The key thing about being vulnerable is that you lack agency, you depend on others to protect you.  In a world where politicians talk approvingly of ‘aspirations’ and ‘hard working families’, disabled and sick people are placed in a double bind.  The legitimacy of need for support is dependent on being ‘most vulnerable’ and, in order to get the support you need, you therefore have to place yourself in a situation where you are beyond aspiration and autonomy. 

As Caroline Richardson, writing for the Spartacus Network, says: 
In the current political climate, being 'vulnerable' casts you as worthy but also demeans you, portraying you as passive, helpless and in need of benevolence. This appears to contradict the promotion of aspiration, and paints a very confusing picture.

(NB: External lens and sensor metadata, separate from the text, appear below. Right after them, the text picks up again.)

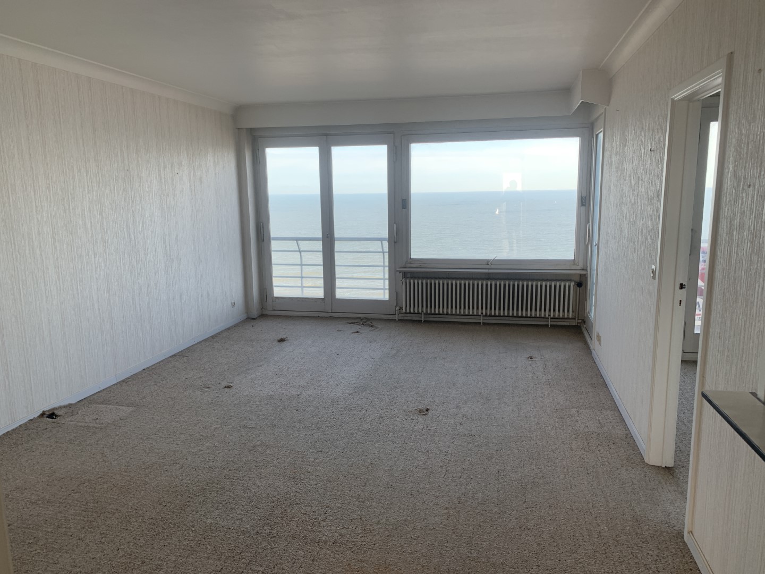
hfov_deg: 67.3
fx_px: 575
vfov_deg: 53.1
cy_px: 287
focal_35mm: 26
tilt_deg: -9.9
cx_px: 382
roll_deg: +1.5
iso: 25
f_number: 1.8
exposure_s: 1/206
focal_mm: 4.25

To function within this framework necessitates proving your own vulnerability to secure ever smaller crumbs of welfare, simultaneously almost writing yourself off from any dream or aspiration. This artificially created juxtaposition is profoundly demoralising. 
As many people have pointed out, it is government policies that make disabled people vulnerable - vulnerable to being poor, to insecure and inappropriate housing, to mounting debt, to being imprisoned within our own homes because of lack of support. What is more, as Neil Crowther argues, the language of vulnerability actually makes disabled people less safe.  Moreover: 
It promotes the idea that society’s primary responsibility should be to act as custodians, not to respect and promote disabled people’s freedoms.

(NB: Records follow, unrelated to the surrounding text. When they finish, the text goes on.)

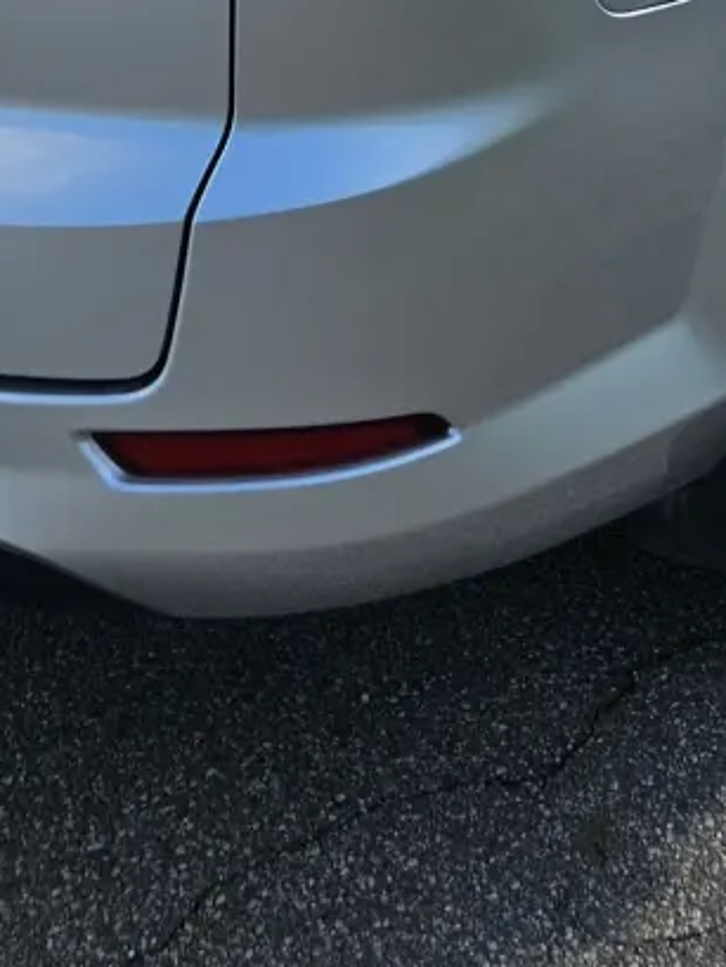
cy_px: -715
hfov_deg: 15.4
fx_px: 2683
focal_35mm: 96
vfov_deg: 17.2
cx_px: 433
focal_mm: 5.4
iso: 25
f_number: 1.8
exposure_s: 1/2378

So my plea to disability activists and our political allies alike is - please never ever use the words ‘vulnerable’ or ‘most vulnerable’ when making the case for our equal access to a good quality life.  By all means, point out that current government policy and some wider social attitudes make us vulnerable to poverty, homelessness,  unemployment, abuse and discrimination.  By all means, point out that cuts to social care make us vulnerable to being consigned to residential care or imprisoned within our own homes with minimal support.  By all means, point out that welfare reform is leaving households without enough food to eat, at risk of eviction, and frightened.

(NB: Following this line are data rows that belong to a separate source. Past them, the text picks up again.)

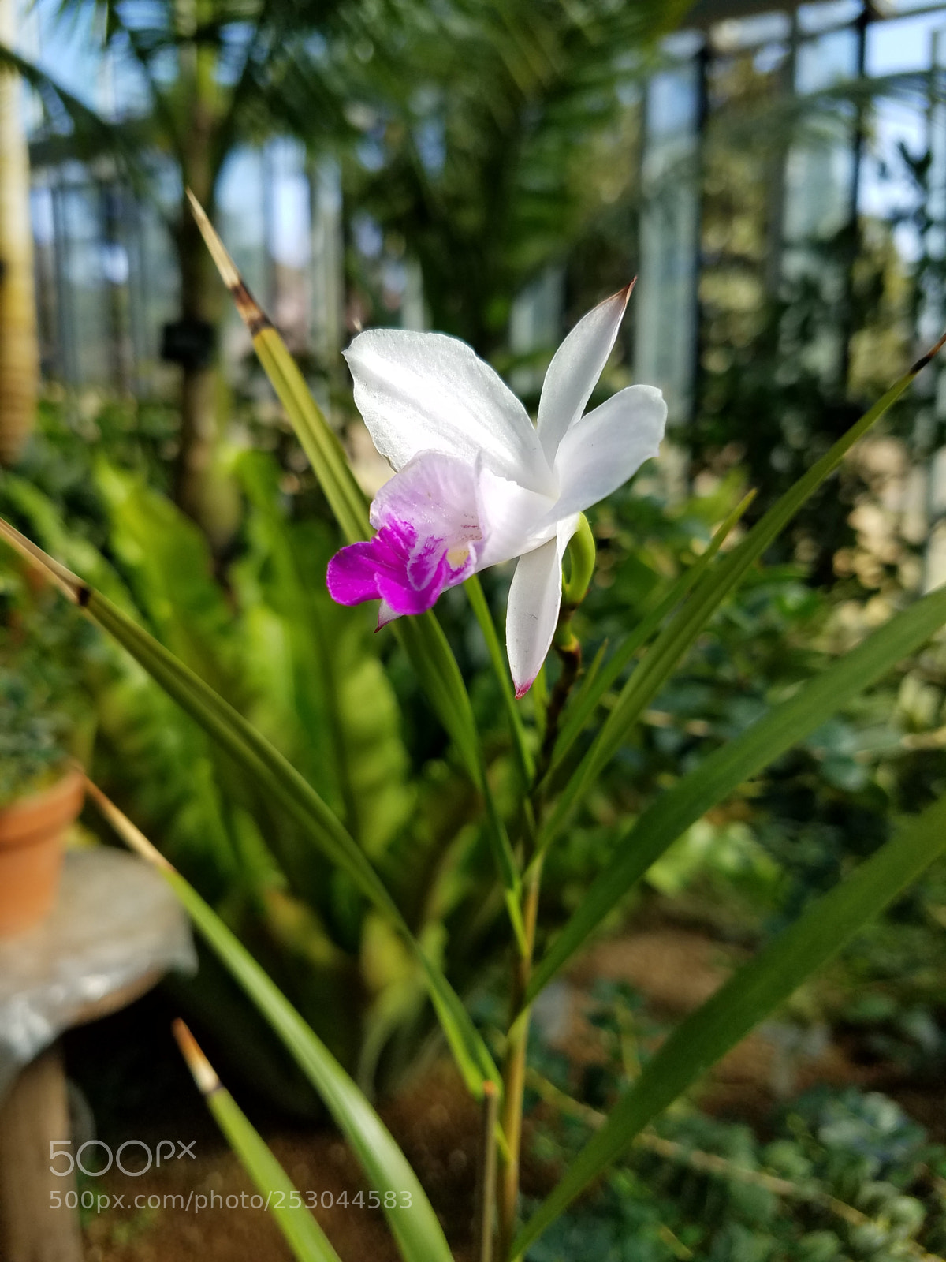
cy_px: 631
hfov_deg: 53.1
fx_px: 947
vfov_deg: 67.3
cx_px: 473
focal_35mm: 26
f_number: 1.7
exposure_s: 1/868
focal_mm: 4.2
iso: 50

But such vulnerability is created by political choices and prejudice. We should be campaigning to remove the policies and practices which create vulnerability, not using the term as a qualification for support. If disabled people are made vulnerable this is a human and civil rights issue.  It took us many years to reframe our position in society away from that of a matter of protection and exclusion.  Please don’t collude in imposing that history back onto us.